On Sept. 18, Greenberg hit his 25th homer in a key game against the Yankees, helping Detroit win, 2-0, to open a 7½-game lead. The next day fell on Yom Kippur, and Greenberg sat. It was the only game he missed all season, and amazingly, the first time the Tigers didn’t start their four infield regulars.

“For American Jews, who were still only acknowledged as second-class citizens, his was a meaningful decision,” his granddaughter wrote.

Without Greenberg in the lineup, Detroit managed just two runs in a loss to the Yankees. But with only 10 games left, Detroit pretty much had the pennant wrapped up.

Poet Edgar Guest wrote a poem that ran in newspapers across the country. Its last lines were:

Came Yom Kippur - holy fast day worldwide over to the Jew -

And Hank Greenberg to his teaching and the old tradition true

Spent the day among his people and he didn't come to play.

Said Murphy to Mulrooney, “We shall lose the game today!”

We shall miss him on the infield and shall miss him at the bat,

But he's true to his religion - and I honor him for that!
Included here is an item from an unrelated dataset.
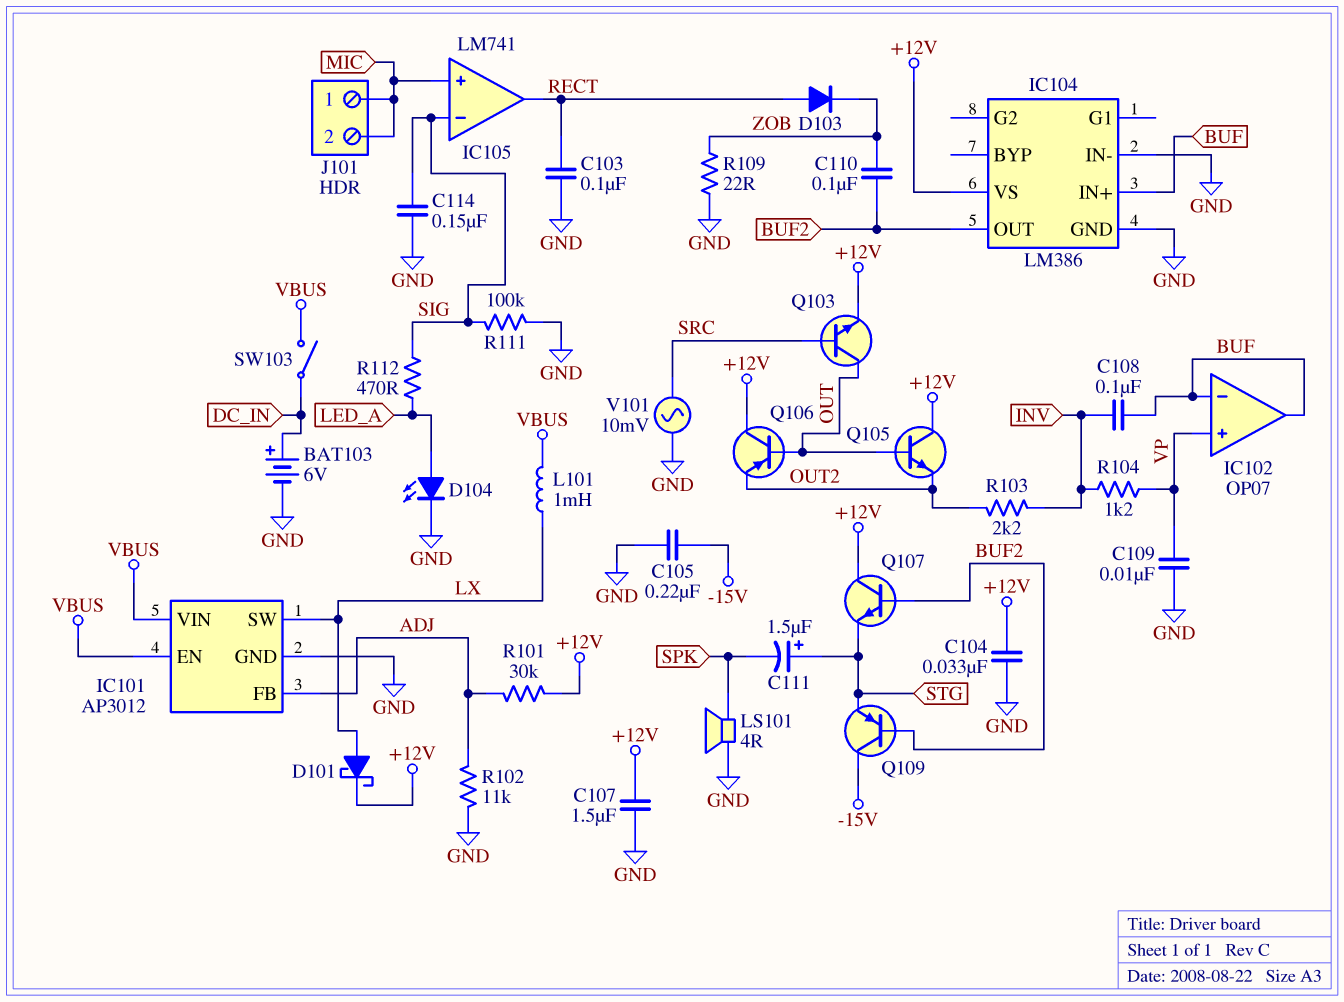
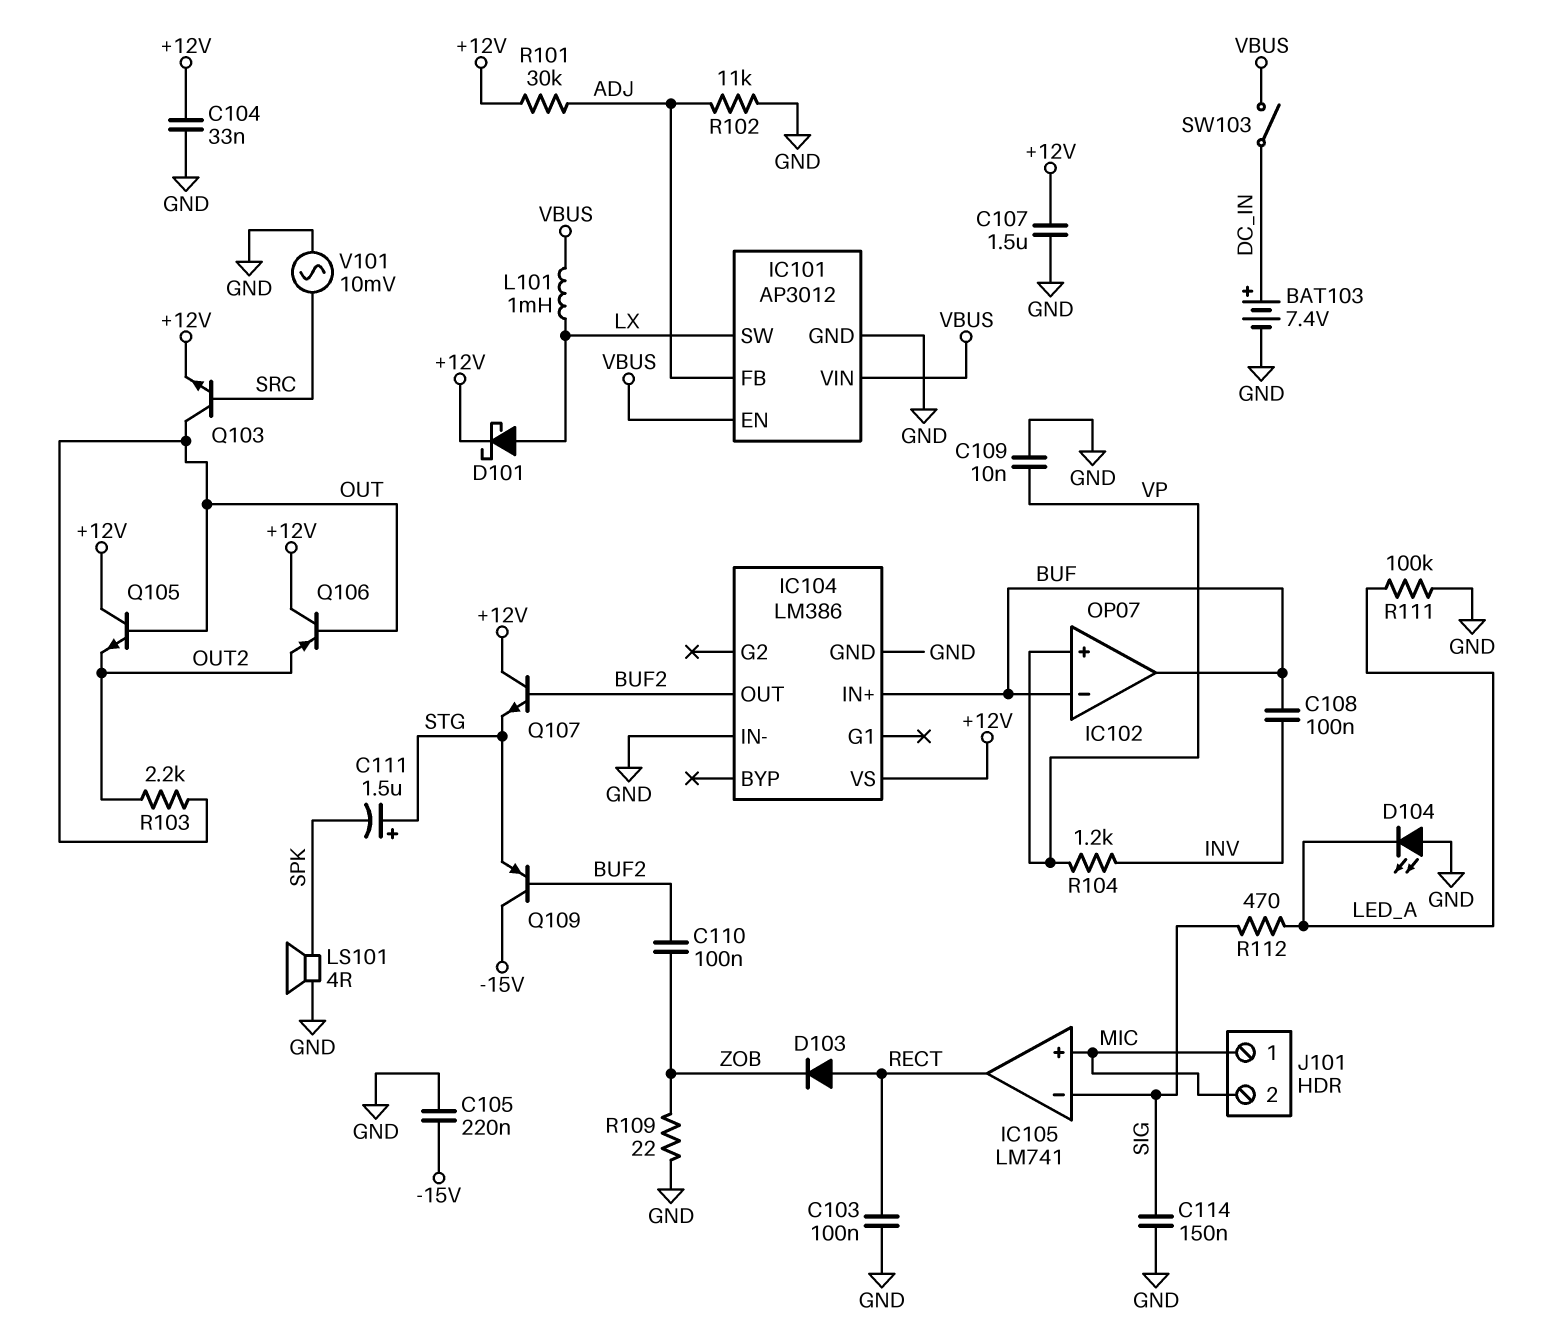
BAT103: 6V (plus DC_IN, minus GND) -> 7.4V (plus DC_IN, minus GND)
D104: LED (A LED_A, K GND) -> LED (A GND, K LED_A)
R103: 2.2k (INV, OUT2) -> 2.2k (OUT, OUT2)
R111: 100k (GND, SIG) -> 100k (GND, LED_A)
In his memoir, Greenberg recalled walking into synagogue at 10:30 that morning, when “everything seemed to stop. The rabbi looked up; he didn’t know what was going on. And suddenly everybody was applauding. I was embarrassed; I didn’t know what to do. It was a tremendous ovation for a kid who was only twenty-three years old, and in a synagogue, no less!”

The Tigers won 101 games that season, finishing seven games ahead of the Yankees. Greenberg went on to have an excellent World Series, batting .321 with two doubles, a triple, a homer and seven RBI, but the Tigers lost in seven games to the St. Louis Cardinals, a fiery team known as the “Gashouse Gang.”

The next season, Greenberg won the AL MVP award and led the Tigers to their second consecutive pennant. This time, the Tigers prevailed in the World Series against the Chicago Cubs, although Greenberg was limited to six at-bats because of a wrist injury.

Greenberg, the first Jewish player inducted to the Baseball Hall of Fame in 1956, said that during his baseball career, he resented being singled out for his religion.

“I’m not sure why or when I changed, because I’m still not a particularly religious person,” he wrote in his memoir, which was published in 1989, three years after his death at 75. “Lately, though, I find myself wanting to be remembered not only as a great ballplayer, but even more as a great Jewish ballplayer.”